▶ [Set of tasks]
1. In the Muddle Earth review, which race runs Earth?
2. Duplicate the Muddle Earth review from "Humor is a hard" up to and including "fans will understand.".
3. Pick up the Muddle Earth review after its last sentence and keep writing it.

▶ [Excerpted text]

______________________________

Muddle Earth

by John Brunner
Reviewed date: 2018 Feb 5
Rating: 1
276 pages
cover art

Humor is a hard sell. John Brunner never backed away from a challenge though, so Muddle Earth is his funny novel filled with science fiction in-jokes and references that only the truest fans will understand.

Cryogenically frozen Rinpoche Gibbs is thawed (resurrected) in a far-future world where Earth is a broke, backwater planet run by a race called the Yelignese, who have set up huge Reenactment Zones where human resurrectees work as actors to reproduce a bygone way of life for the benefit of interstellar tourists. Imagine a Renaissance Fair on a planet-wide scale. Neither the Yelignese nor the tourists care about historical accuracy, so it's a mismatched hodge-podge of time periods and cultures. The resurrectees hate it, but hey, it's the only job available.

Upon first being awakened, Rinpoche meets a surgeon named Theodore. Get it? Theodore Surgeon? Get it?

Then he meets a secretary named Wrong Ghoulart. Get it? GET IT?

______________________________

▶ [Records supplied]
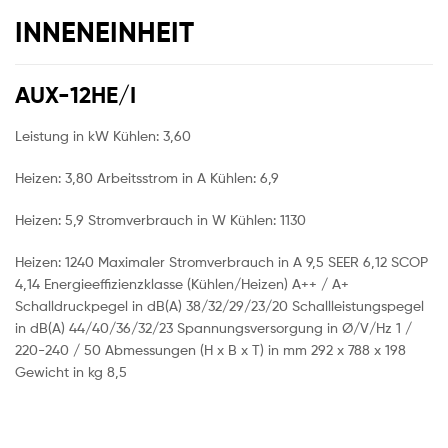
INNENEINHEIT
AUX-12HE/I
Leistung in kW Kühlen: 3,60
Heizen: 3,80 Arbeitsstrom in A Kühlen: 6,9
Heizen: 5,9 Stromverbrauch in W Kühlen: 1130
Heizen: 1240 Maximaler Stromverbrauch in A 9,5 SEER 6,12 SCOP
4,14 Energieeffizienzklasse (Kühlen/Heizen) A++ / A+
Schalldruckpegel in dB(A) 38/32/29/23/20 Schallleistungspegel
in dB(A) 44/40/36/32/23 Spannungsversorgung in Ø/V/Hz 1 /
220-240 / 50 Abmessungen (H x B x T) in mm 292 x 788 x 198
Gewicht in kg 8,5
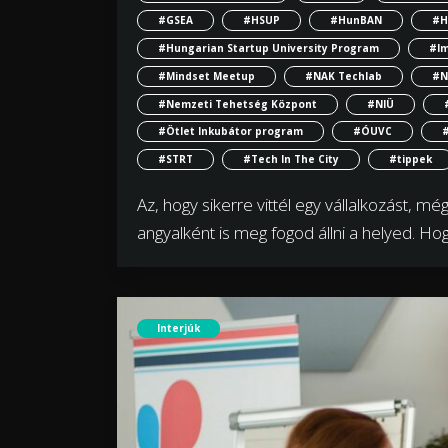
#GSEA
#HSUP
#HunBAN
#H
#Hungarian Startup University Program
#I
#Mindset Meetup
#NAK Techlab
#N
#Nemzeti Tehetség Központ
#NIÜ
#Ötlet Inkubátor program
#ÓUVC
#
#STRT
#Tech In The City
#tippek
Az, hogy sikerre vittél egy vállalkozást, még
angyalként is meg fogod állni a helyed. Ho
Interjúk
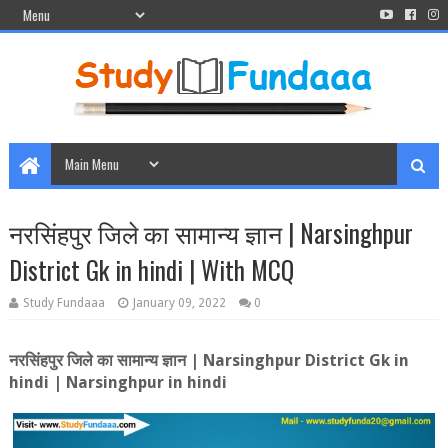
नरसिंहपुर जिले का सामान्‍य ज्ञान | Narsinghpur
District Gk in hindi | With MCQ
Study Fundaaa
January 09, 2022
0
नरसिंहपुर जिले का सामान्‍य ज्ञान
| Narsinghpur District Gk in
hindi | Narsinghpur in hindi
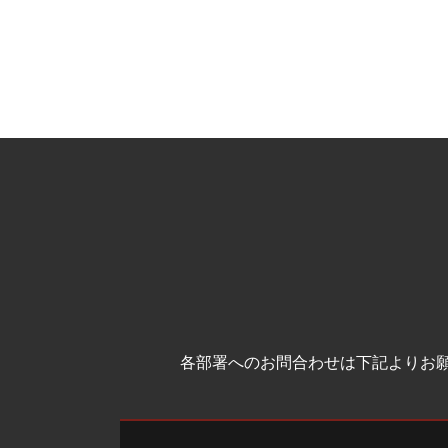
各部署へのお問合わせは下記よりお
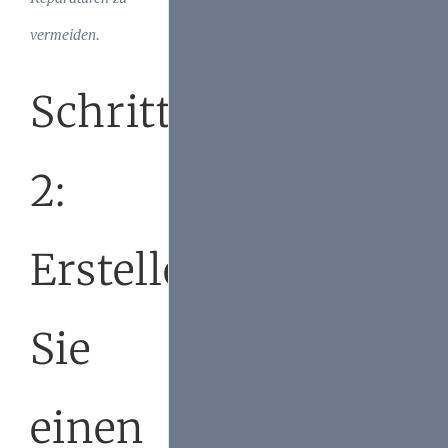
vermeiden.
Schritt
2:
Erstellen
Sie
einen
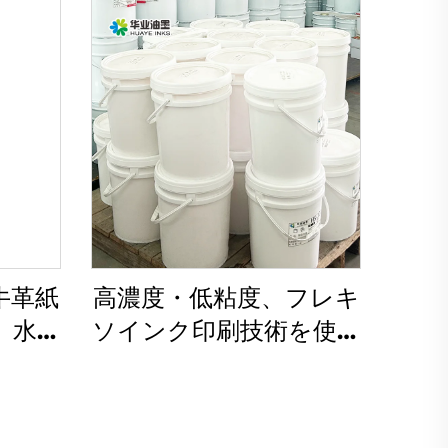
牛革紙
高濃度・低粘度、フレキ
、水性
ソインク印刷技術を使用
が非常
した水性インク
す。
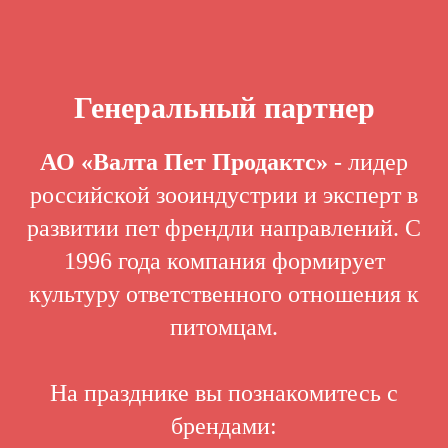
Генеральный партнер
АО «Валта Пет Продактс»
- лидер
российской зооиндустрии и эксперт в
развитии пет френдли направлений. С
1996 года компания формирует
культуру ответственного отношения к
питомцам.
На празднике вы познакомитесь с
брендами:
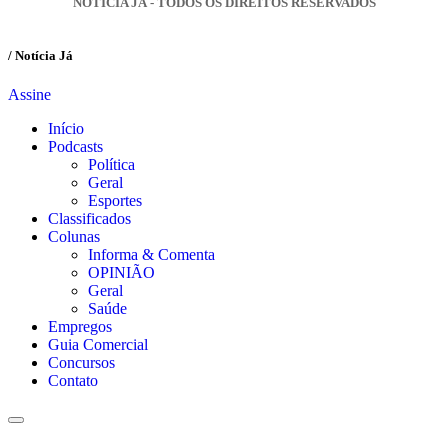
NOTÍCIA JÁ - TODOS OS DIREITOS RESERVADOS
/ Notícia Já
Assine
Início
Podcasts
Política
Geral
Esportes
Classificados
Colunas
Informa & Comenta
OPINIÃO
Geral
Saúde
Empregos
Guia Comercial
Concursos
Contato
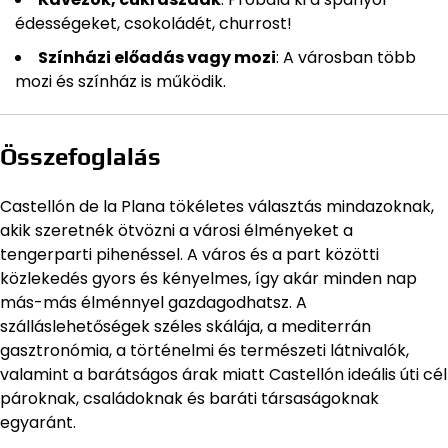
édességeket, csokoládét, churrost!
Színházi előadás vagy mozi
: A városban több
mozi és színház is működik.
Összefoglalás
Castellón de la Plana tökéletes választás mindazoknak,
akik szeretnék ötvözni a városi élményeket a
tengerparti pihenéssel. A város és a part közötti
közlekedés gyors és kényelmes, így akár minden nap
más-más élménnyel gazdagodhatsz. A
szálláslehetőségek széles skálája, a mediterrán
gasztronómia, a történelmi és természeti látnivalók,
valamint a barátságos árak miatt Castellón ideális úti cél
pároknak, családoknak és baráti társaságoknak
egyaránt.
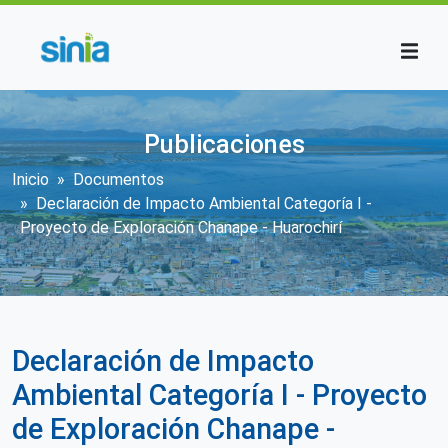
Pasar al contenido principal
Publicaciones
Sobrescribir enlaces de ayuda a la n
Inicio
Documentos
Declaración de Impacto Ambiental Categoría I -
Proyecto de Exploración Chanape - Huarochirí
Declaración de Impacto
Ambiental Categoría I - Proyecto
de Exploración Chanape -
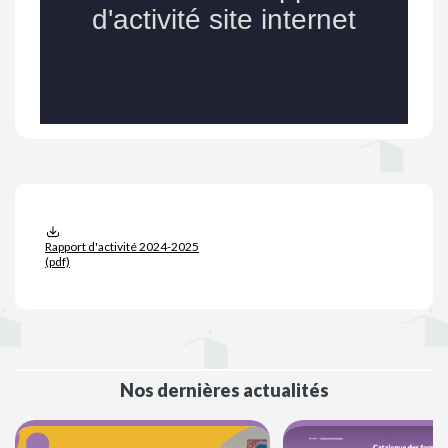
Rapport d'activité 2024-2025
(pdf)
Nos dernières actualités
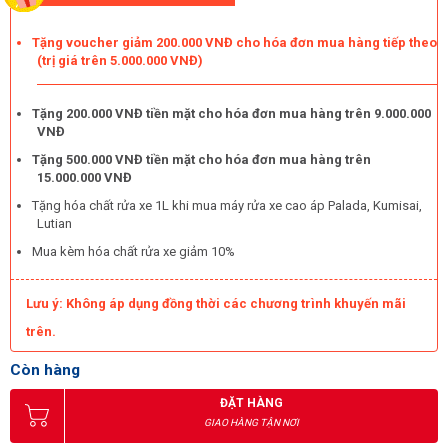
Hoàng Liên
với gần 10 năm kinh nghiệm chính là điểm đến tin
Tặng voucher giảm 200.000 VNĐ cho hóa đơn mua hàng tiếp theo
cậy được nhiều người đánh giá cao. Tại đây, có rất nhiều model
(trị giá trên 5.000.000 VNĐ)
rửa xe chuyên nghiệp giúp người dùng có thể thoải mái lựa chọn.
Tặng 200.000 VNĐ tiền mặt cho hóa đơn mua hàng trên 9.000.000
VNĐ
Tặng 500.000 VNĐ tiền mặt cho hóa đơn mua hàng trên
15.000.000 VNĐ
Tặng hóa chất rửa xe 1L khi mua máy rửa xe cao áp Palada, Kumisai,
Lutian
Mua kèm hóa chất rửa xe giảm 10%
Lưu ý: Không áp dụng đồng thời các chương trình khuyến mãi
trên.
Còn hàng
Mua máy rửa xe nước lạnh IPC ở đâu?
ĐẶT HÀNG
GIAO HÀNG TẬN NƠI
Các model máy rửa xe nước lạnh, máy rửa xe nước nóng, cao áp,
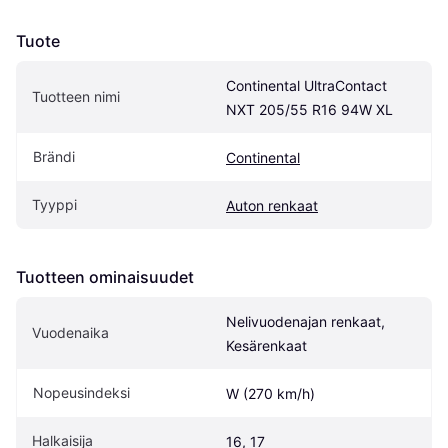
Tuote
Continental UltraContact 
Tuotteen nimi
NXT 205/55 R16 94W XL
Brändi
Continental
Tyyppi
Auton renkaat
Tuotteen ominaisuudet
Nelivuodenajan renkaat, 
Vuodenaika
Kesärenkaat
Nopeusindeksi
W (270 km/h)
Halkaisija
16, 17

______________________________

▶ [Outputs for the tasks]
1. The Yelignese.

2.
Humor is a hard sell. John Brunner never backed away from a challenge though, so Muddle Earth is his funny novel filled with science fiction in-jokes and references that only the truest fans will understand.

3.
Rinpoche meets Salvador Monday (get it?), who makes a living as a lawyer in the Los Angeles Reenactment Zone. Sal has a stack of raunchy magazines--all with the same content, the tourists don't stick around long enough to notice--and one month he sues the magazine for publishing obscenity, and the next month he defends it "on the grounds that it stands for freedom of expression and the American Way."

Rinpoche and Sal run into a director with a megaphone and a fake German accent who is staging the day's reenactment for the tourists.


I'm done. That's it. I gave Muddle Earth a chance. I don't like it. I'm sure it's well done and all--John Brunner is talented--but I don't like it.